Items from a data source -
● ● ● ● ● ● ●

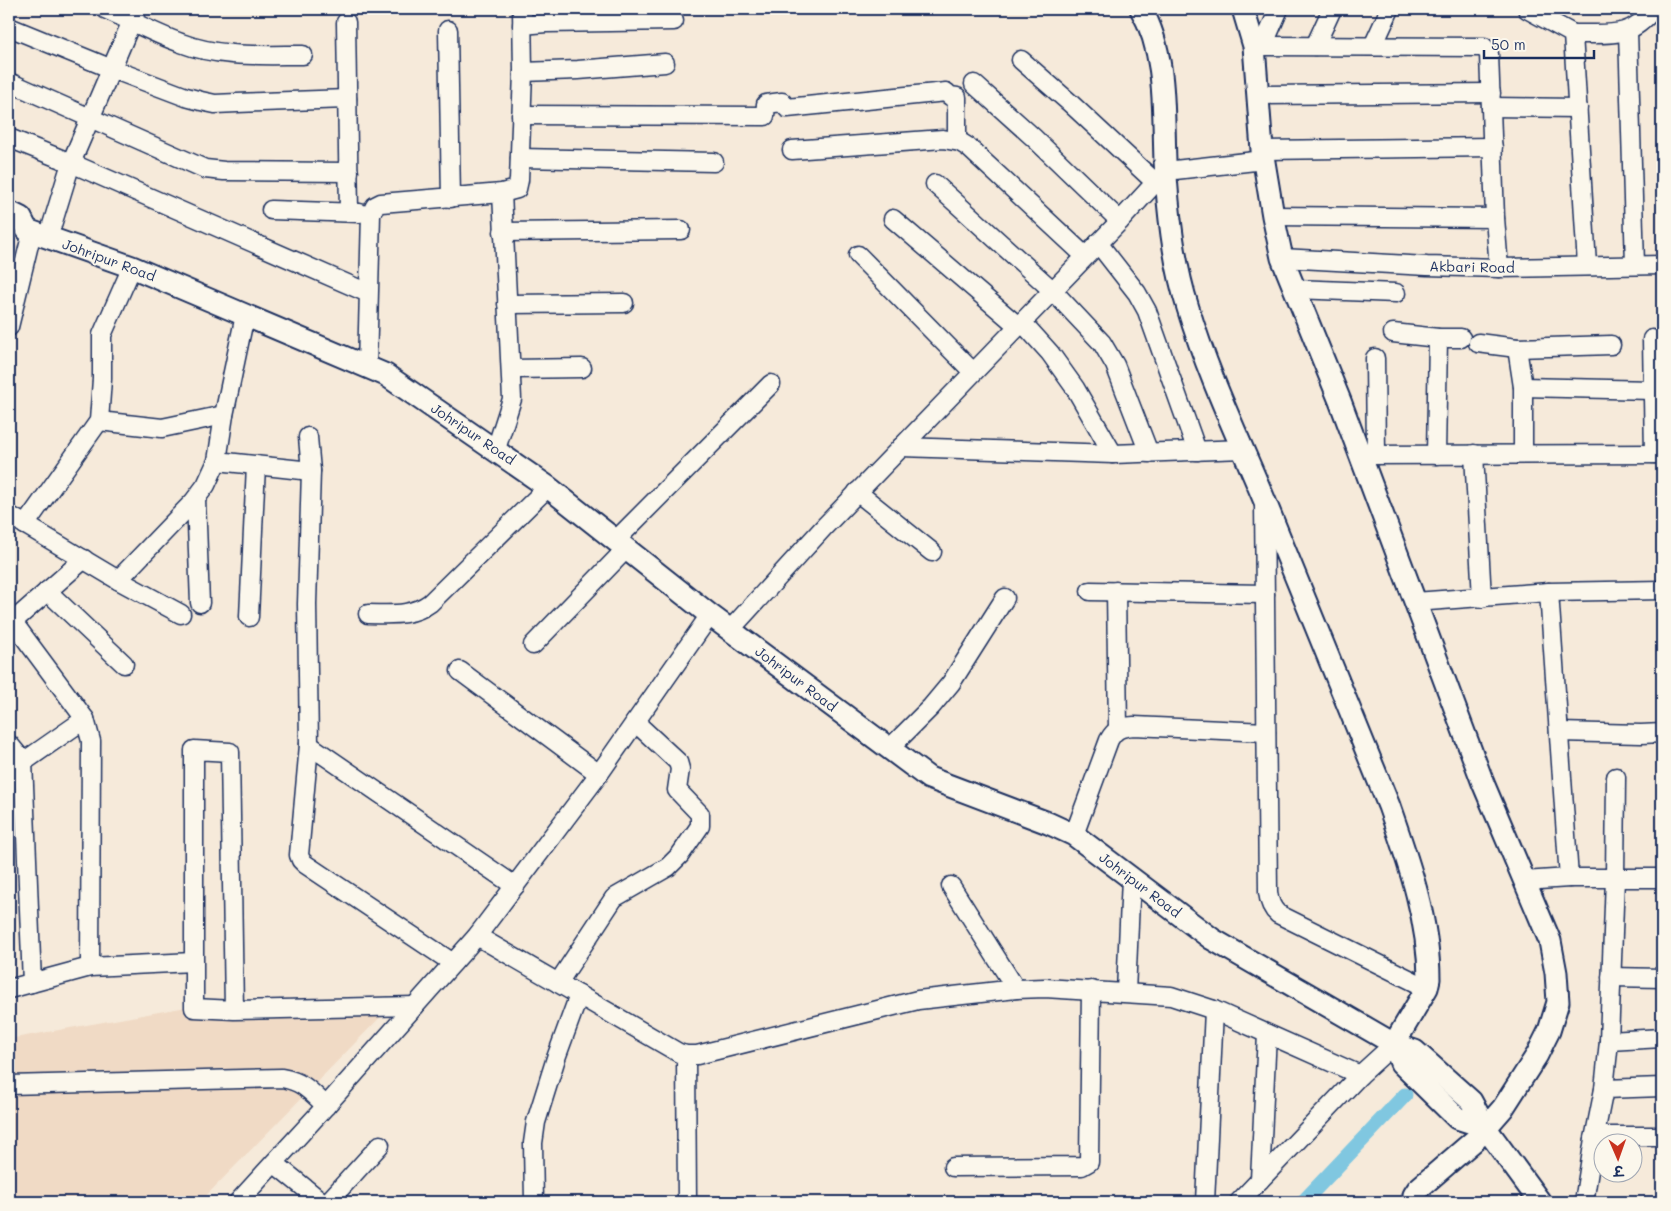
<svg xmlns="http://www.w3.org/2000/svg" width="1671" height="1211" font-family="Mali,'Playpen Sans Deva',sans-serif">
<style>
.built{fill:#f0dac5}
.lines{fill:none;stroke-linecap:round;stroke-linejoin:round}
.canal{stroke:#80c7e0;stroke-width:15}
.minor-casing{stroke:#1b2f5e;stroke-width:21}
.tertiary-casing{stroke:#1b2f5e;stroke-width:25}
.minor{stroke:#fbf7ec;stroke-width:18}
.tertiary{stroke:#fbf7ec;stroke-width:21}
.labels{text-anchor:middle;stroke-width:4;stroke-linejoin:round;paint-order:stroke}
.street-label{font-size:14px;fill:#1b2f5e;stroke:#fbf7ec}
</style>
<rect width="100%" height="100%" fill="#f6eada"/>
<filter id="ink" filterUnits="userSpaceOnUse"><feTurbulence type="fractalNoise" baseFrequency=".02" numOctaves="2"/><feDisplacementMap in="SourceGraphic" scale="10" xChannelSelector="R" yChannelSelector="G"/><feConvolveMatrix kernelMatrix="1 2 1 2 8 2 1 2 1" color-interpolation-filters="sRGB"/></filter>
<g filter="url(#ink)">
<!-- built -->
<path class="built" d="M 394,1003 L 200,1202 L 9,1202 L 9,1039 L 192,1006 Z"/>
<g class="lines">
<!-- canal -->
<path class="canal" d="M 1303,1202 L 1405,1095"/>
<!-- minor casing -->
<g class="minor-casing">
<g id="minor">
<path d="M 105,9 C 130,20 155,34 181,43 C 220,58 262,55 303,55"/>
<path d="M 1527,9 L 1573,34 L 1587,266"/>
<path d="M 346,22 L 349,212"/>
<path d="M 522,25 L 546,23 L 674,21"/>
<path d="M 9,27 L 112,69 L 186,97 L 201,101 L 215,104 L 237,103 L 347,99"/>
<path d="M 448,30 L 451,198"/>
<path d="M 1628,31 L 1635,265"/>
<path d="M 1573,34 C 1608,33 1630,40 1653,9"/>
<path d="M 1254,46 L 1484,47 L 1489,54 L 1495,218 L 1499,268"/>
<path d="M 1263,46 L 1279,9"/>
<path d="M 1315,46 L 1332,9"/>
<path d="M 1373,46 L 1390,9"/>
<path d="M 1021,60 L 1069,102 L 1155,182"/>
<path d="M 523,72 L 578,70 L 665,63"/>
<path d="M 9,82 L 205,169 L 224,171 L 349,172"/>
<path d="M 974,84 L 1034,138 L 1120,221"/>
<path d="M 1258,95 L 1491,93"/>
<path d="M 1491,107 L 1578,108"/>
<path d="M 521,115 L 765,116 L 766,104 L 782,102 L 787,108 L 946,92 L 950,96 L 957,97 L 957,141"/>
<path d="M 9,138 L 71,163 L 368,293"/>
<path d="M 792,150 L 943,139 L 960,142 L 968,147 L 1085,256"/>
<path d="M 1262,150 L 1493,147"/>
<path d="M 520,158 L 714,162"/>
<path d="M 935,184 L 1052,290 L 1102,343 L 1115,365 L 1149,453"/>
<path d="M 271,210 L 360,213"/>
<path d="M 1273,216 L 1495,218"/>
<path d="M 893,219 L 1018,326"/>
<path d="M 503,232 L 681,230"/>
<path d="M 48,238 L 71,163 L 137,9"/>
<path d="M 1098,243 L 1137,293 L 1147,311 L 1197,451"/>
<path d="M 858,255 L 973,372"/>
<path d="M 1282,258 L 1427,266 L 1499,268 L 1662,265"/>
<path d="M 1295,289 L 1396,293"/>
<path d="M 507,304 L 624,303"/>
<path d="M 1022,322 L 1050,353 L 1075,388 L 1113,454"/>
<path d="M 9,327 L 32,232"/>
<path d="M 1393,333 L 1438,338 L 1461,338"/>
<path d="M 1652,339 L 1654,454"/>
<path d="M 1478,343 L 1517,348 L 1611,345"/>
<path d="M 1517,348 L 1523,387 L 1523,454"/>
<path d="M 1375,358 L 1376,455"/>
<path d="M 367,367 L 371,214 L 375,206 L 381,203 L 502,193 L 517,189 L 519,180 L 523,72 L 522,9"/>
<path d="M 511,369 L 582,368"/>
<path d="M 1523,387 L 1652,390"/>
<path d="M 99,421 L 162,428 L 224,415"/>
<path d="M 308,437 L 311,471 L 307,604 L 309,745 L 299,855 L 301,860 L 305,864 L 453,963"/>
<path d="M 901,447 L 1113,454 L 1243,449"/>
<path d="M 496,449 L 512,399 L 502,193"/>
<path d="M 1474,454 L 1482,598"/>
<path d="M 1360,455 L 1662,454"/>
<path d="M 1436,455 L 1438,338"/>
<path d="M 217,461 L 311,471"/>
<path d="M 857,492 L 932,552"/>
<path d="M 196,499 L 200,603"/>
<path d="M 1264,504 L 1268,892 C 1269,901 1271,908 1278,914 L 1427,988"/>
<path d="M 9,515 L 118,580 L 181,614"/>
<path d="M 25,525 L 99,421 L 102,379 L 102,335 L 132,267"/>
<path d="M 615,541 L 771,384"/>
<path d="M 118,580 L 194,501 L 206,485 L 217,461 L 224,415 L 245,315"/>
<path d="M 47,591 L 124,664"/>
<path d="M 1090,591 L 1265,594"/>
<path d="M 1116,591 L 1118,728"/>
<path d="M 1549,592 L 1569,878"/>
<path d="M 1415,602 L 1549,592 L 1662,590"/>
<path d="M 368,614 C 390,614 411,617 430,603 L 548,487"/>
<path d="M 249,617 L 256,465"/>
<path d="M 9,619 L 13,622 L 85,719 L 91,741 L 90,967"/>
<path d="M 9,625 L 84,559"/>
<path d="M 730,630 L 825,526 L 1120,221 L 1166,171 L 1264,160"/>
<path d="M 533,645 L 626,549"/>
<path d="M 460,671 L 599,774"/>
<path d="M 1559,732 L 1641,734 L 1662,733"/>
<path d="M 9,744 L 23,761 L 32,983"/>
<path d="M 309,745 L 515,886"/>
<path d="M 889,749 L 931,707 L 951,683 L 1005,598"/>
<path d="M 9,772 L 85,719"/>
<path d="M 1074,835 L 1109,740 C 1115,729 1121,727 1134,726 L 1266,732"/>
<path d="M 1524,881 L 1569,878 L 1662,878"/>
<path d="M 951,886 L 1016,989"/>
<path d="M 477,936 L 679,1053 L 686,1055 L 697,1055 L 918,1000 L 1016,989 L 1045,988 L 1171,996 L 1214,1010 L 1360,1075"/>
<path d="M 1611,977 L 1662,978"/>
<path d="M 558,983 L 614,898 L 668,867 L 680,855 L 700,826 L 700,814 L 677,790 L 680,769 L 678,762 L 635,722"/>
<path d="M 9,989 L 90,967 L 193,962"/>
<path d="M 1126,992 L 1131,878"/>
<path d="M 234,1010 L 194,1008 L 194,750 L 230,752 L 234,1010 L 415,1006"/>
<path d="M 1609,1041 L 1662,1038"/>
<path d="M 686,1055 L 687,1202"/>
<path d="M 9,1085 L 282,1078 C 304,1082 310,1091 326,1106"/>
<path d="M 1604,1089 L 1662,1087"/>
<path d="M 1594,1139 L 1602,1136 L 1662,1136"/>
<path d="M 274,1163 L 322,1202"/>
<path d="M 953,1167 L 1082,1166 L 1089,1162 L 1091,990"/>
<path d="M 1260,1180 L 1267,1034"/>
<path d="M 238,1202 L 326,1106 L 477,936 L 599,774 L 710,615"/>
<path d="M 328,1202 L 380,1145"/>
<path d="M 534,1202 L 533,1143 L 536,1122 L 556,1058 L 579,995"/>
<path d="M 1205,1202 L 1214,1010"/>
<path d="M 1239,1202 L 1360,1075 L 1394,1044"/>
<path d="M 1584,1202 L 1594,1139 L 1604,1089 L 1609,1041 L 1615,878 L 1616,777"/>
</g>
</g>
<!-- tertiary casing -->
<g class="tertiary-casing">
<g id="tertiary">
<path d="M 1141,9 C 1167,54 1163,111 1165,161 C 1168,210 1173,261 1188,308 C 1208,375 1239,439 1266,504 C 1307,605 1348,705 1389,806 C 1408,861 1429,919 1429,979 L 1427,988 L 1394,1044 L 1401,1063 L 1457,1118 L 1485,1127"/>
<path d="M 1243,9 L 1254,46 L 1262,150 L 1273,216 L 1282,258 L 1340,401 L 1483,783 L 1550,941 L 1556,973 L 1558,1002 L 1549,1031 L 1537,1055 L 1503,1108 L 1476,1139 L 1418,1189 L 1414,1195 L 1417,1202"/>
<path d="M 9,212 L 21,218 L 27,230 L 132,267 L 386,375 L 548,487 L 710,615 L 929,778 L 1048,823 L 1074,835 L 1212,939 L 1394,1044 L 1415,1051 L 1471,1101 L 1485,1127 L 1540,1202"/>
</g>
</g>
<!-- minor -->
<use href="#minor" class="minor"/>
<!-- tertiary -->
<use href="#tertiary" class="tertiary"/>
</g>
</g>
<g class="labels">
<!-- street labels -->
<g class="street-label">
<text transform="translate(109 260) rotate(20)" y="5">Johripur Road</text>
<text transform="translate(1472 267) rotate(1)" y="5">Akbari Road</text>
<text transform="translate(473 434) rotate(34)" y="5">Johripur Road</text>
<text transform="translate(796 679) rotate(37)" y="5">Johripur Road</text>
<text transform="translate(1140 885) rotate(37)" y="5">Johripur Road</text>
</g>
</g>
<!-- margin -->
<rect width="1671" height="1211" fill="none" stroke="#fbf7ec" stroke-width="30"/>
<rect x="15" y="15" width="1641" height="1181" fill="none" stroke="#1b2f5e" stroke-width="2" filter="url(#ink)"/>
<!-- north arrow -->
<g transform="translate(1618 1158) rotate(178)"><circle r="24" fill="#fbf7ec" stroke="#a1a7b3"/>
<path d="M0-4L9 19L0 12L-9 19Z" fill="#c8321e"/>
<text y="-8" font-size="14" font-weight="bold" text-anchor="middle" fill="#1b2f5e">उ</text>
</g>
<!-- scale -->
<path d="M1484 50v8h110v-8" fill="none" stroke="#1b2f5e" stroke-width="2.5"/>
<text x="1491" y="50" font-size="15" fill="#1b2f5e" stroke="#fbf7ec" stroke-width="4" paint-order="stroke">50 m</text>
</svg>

● ● ● ● ● ● ●

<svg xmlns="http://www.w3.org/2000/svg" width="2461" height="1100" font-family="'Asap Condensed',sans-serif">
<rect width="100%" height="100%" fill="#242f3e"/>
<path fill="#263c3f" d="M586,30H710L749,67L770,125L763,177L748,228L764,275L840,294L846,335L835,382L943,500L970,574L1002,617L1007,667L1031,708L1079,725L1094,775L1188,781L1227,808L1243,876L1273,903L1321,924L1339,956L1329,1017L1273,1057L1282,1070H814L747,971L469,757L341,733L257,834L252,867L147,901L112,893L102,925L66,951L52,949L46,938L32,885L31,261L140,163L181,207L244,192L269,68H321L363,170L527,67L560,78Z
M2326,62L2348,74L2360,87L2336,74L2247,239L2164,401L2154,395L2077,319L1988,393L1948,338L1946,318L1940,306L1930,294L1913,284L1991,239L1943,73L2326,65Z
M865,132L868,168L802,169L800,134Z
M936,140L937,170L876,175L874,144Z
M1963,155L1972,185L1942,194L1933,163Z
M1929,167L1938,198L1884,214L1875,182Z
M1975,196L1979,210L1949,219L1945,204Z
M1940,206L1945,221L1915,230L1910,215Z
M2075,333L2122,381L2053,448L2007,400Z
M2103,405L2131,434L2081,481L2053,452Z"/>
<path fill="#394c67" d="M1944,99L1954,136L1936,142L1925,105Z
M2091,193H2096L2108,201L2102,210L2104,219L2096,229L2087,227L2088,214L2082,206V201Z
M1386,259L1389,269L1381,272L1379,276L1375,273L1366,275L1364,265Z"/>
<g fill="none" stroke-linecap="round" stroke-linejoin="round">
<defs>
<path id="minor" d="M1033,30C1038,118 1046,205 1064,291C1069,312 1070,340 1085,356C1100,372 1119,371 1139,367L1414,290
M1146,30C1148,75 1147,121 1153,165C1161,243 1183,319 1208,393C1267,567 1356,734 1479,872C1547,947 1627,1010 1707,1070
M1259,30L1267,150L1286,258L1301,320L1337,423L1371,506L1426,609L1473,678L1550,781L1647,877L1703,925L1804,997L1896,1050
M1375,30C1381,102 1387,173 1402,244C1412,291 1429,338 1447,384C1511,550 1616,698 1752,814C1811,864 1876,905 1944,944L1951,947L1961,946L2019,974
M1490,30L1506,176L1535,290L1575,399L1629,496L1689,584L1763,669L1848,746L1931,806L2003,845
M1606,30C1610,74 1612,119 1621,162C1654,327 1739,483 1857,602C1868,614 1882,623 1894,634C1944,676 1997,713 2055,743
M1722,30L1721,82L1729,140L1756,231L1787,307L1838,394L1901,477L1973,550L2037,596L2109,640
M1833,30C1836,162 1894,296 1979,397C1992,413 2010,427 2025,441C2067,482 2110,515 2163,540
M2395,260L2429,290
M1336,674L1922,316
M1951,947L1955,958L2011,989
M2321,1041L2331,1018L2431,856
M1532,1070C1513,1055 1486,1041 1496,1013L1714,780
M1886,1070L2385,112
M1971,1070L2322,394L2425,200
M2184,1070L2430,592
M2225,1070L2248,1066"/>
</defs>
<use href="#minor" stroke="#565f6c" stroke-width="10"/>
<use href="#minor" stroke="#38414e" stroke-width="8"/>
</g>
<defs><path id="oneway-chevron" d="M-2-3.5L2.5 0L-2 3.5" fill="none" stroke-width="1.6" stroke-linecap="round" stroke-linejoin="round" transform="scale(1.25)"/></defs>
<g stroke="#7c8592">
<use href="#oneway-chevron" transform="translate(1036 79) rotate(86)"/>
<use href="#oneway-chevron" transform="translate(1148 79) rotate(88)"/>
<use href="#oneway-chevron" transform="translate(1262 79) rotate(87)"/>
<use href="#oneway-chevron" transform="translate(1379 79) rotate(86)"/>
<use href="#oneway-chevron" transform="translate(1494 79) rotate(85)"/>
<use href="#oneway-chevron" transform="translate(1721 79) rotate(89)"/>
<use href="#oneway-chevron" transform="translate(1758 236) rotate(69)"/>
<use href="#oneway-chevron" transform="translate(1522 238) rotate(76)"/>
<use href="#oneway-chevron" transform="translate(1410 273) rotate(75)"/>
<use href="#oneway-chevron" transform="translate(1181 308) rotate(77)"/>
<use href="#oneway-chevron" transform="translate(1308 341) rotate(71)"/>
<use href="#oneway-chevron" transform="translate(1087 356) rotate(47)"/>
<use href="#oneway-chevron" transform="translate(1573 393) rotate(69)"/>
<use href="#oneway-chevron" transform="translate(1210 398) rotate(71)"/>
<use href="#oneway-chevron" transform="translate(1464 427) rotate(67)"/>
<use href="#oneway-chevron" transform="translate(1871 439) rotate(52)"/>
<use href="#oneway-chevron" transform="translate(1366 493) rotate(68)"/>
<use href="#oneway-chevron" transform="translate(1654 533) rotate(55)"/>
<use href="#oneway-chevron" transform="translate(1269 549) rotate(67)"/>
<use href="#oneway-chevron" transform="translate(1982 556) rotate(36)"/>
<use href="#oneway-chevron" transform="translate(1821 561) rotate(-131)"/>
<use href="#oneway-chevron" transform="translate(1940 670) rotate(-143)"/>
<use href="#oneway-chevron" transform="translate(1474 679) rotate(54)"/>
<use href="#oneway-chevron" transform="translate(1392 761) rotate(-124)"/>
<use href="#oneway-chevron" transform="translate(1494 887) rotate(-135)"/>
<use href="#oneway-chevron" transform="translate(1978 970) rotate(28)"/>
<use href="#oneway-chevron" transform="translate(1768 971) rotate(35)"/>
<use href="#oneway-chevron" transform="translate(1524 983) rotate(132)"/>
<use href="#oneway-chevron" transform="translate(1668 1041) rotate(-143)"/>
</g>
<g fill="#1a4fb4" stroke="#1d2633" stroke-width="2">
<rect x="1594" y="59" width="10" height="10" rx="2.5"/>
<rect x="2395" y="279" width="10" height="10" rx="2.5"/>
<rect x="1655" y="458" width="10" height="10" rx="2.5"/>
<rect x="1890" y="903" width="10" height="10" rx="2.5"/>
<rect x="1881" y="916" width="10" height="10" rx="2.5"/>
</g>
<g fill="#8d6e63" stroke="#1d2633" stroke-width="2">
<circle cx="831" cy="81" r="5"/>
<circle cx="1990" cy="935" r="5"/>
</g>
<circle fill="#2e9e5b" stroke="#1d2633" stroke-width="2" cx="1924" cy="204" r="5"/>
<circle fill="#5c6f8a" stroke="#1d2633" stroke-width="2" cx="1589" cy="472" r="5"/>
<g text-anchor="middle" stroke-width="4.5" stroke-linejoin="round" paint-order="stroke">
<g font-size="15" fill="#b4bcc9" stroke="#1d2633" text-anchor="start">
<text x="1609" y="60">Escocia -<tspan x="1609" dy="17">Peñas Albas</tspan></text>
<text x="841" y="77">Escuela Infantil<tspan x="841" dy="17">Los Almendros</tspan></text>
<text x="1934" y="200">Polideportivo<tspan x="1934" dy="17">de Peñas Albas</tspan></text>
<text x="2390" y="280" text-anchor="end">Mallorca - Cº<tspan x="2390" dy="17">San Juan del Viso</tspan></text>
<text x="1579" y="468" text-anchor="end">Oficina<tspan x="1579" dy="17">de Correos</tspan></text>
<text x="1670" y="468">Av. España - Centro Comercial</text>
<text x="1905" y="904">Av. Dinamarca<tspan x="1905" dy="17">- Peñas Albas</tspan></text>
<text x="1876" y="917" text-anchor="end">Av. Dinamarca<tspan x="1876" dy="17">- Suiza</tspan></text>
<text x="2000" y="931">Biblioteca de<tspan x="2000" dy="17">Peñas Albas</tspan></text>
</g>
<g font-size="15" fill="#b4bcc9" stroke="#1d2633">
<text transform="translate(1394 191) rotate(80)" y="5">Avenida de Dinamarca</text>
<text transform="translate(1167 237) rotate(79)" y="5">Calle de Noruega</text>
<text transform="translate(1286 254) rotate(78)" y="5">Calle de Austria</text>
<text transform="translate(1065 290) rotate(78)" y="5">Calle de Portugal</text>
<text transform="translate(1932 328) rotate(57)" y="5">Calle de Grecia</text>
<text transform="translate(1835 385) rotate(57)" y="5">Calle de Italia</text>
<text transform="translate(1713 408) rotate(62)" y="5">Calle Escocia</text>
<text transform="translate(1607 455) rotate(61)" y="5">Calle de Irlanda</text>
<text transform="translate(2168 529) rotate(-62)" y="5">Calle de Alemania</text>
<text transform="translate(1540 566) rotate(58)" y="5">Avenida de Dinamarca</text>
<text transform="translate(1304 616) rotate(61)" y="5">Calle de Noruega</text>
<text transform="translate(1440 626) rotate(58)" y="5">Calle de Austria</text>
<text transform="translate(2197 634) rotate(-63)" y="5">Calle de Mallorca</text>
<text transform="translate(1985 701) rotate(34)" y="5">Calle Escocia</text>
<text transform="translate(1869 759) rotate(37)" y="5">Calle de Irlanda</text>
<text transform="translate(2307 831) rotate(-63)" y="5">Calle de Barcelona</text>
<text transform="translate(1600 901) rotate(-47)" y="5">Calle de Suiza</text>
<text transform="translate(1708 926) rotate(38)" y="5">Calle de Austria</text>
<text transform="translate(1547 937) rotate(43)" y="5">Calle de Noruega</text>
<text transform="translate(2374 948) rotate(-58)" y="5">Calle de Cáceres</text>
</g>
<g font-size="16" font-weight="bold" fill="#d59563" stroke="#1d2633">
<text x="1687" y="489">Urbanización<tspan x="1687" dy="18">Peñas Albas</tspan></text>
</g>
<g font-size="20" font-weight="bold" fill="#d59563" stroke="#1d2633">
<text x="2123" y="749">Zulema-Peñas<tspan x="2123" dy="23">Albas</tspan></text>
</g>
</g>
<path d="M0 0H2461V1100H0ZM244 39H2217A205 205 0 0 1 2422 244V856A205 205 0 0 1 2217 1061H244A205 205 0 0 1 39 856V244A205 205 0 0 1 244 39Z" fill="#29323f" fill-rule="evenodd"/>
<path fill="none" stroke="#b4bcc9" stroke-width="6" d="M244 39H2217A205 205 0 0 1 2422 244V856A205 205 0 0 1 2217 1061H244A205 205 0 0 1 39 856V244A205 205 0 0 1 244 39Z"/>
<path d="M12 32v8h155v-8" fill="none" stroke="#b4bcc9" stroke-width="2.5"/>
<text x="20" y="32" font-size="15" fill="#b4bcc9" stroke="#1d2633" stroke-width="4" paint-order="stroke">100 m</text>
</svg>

● ● ● ● ● ● ●

EXERCISE REQUIREMENTS - Extract every line from the records above that contains the word "lines".

RESPONSE TO THIS EXERCISE -
.lines{fill:none;stroke-linecap:round;stroke-linejoin:round}
<g class="lines">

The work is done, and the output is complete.